We’re about to have goat babies. Each morning, I glance out the window apprehensively, wondering if today’s the day Daisy gives birth. I’m not sure when D Day will be, because we kept our buck with the does instead of carefully planning conjugal visits. Our two other does gave birth over the past month, so it feels like Daisy is behind schedule. It’s a mental hang up, but it’s hard to shake.

So when I look outside that window toward the barn at daybreak, I’m partly hoping to see an extra little silhouette in the distance. I’m also dreading the possibility of discovering a baby that is sickly or a twin that didn’t survive.

It’s been a long time since I did something so dramatically new. I had forgotten how scary new is for me.

My History of Fear

15 months ago, we brought Daisy and Polly onto our farm. They were the first goats we’d ever raised. We kept them in a small paddock enclosed by portable electric fence netting. That first night, I hardly slept. Anxiety poured over me and through me. I was terrified that one of them would get caught in the fence, or that they would escape and disappear forever.

It wasn’t that the electric fence was lethal. Far from it. It’s more like a bad static electricity shock you might get from sliding down a plastic slide at a playground. But my fear was real, and it owned me. This unknown was too much for me to bear.

I envisioned worst case scenarios the whole time. Those first 48 hours were traumatic. I had no idea what I was doing, because I had no experience with goats.

Fear is a real motivator, and it stops us from necessary growth.

You will not develop into the person you COULD be unless you experience dramatically stressful challenges from time to time. You just won’t. Stress and fear provide powerful opportunities for transformation. It’s the blindness. It’s the courage required to dive into that blindness. It’s the perseverance to hold on and continue until you reach the other side.

What did I learn through fear?

Any man can become that man who seems perfectly natural and comfortable raising goats… AFTER he’s been the man who faces the possibility of abject failure and unpredictability.

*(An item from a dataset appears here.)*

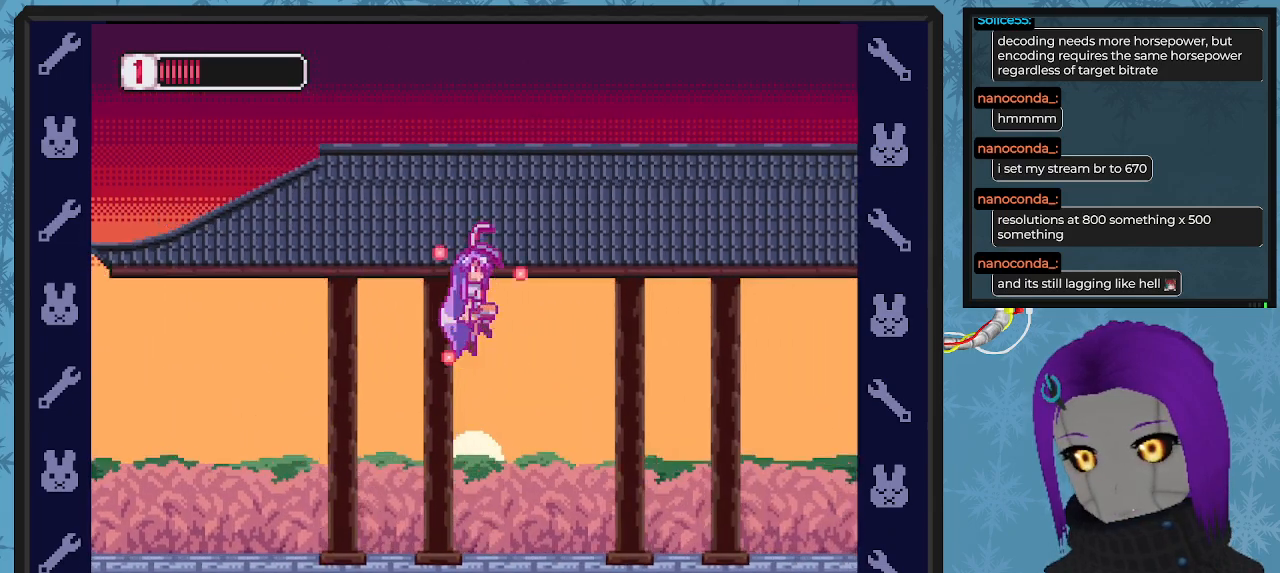
{"buttons": ["B", "X", "DPAD_DOWN", "DPAD_RIGHT"], "left_stick": "center", "events": [[100, "B", "up"], [133, "A", "up"], [267, "DPAD_DOWN", "up"], [467, "DPAD_DOWN", "down"], [500, "B", "down"]]}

With each passing year, I will be more and more competent and qualified to help others do the same. And it all could have been sabotaged if I had bailed when I was scared. I could have called the sellers back and demanded they take back the does. I could have waited another year or two or three to read more books and have more conversations with goat owners. Instead, I started to experience what it means to have goats.

That’s been a crazy experience, by the way. I’ve had goats break through their fencing. I’ve had goats wander onto my neighbor’s land. I’ve had goats disappear for half a day only to reappear as though everything is normal. I’ve had goats jump over gates to perch atop the planters on our deck. We’ve had goat pellets galore. I even had a goat in my passenger seat of the SUV. Uninvited, of course.

It’s all been a learning experience. They were a foreign species to me. Like aliens, really. Some of their behaviors really angered me for a while until I got a grasp on how they’re wired. I still find myself occasionally engaging the buck to reassert my dominance. He needs to know who’s boss.

I realize that for urban and suburban folks, goat competency may not make your bucket list of desired competencies. That’s okay. The lesson holds true regardless. Today I can go and talk goats with anyone and hold my own. I don’t know everything, but I’ve experienced everything through the cycles of birth and death, and now I’m peers with other goat owners who have done this for many years. My peer list grew because I added a new set of skills. We can talk and relate because we have shared experience.